Tareas y ejercicios:
A – Reproduzca literalmente el pasaje de la entrevista que empieza con "Se supone que" y sigue hasta "política. ¿Cómo lo lleva?".
B – Según la entrevista, ¿qué mascarilla lleva la persona entrevistada?

Fragmento del documento:
╔══

Sí. Esto me ha costado muchos disgustos y discusiones durísimas con amigos muy queridos, y casi pierdo la amistad con ellos.

Se supone que también habría matemáticos entre los asesores del Gobierno.

No. He consultado si había algún matemático o algún estadístico en el equipo y no había.

¿Un matemático lo hubiera visto claro desde el principio?

Por supuesto, bastaba con un estudiante de tercero o cuarto. Yo tampoco soy un experto. Pero ya en febrero, a los alumnos a los que enseñaba crecimientos exponenciales y tasas de crecimiento les ponía ejercicios sobre el coronavirus. Los chinos y coreanos ya venían a clase con mascarilla, por cierto. Claro que no es tan sencillo, porque tienes que tomar medidas drásticas que afectan a la economía y la presión es durísima. Pero el Gobierno llegó tarde.

Estamos hablando de un Gobierno de su simpatía política. ¿Cómo lo lleva?

Es que yo no hacía ni hago esto en contra del Gobierno socialista, al revés, lo hacía para ayudarle, porque me daba muchísima rabia que tuviera la mala suerte de que le estallara otra vez una crisis que venía de fuera y le afectara en su reputación. Sí, me hubiera gustado que, al principio sobre todo, lo hubiera hecho mejor, pero creo que el Gobierno se fió de un grupo de personas que se equivocó. Y la gran diferencia es que el Gobierno ha pedido perdón y los que se equivocaron no. Eso me duele.

¿Habla de Fernando Simón?

Sí. Fernando Simón como elemento visible de todo ese grupo. Creo que él debería pedir perdón.

¿Qué mascarilla lleva? ¿La quirúrgica, la FFP2, la de válvula?

Llevo la quirúrgica, esa que decían que no valía de nada. Y luego tengo guardada como un vino gran reserva la FFP2 de la Comunidad de Madrid.

¿Por fetichismo?

Bueno, por si algún día tengo que ir por narices a un sitio más congestionado, entonces me la pondré. Me dio mucha rabia que dijeran que la mascarilla no servía de nada simplemente porque no había. Es de las cosas que peor he vivido. Se tendría que haber dicho la verdad: las mascarillas son fundamentales. Si no hay, no hay, y se dice, como cuando no había petróleo: no hay mascarillas, señores lo sentimos mucho, por eso tenemos que quedarnos en casa con más motivo.

╚══

[Entradas del conjunto de datos]
╔══

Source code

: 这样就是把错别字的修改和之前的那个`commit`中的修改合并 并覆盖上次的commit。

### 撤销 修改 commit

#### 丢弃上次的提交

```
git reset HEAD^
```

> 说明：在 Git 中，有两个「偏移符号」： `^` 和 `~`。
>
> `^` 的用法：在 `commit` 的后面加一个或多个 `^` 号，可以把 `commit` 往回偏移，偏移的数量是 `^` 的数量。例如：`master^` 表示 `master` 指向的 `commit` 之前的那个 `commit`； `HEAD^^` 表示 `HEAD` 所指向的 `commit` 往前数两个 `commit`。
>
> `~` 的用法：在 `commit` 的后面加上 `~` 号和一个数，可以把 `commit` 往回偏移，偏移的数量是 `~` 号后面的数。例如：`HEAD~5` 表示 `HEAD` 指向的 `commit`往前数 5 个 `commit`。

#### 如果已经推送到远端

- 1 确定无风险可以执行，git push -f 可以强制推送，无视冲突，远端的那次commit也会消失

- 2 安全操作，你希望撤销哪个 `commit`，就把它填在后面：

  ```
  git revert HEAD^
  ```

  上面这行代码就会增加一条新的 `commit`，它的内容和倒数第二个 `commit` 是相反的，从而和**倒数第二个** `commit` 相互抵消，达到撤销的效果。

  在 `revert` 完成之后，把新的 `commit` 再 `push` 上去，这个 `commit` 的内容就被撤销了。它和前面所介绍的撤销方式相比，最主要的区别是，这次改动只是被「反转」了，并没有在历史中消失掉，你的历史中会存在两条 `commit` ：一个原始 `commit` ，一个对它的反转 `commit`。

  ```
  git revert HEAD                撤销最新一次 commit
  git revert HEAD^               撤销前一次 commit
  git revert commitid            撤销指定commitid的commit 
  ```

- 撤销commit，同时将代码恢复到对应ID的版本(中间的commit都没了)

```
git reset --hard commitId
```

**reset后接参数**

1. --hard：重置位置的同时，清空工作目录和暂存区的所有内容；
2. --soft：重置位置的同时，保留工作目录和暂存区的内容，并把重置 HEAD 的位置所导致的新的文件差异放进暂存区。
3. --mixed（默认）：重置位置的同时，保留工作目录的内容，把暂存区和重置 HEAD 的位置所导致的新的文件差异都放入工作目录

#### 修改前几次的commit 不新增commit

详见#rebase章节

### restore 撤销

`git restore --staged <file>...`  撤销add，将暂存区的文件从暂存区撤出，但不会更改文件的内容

╚══

Respuestas por tarea:
A –
Se supone que también habría matemáticos entre los asesores del Gobierno.

No. He consultado si había algún matemático o algún estadístico en el equipo y no había.

¿Un matemático lo hubiera visto claro desde el principio?

Por supuesto, bastaba con un estudiante de tercero o cuarto. Yo tampoco soy un experto. Pero ya en febrero, a los alumnos a los que enseñaba crecimientos exponenciales y tasas de crecimiento les ponía ejercicios sobre el coronavirus. Los chinos y coreanos ya venían a clase con mascarilla, por cierto. Claro que no es tan sencillo, porque tienes que tomar medidas drásticas que afectan a la economía y la presión es durísima. Pero el Gobierno llegó tarde.

Estamos hablando de un Gobierno de su simpatía política. ¿Cómo lo lleva?

B – La quirúrgica.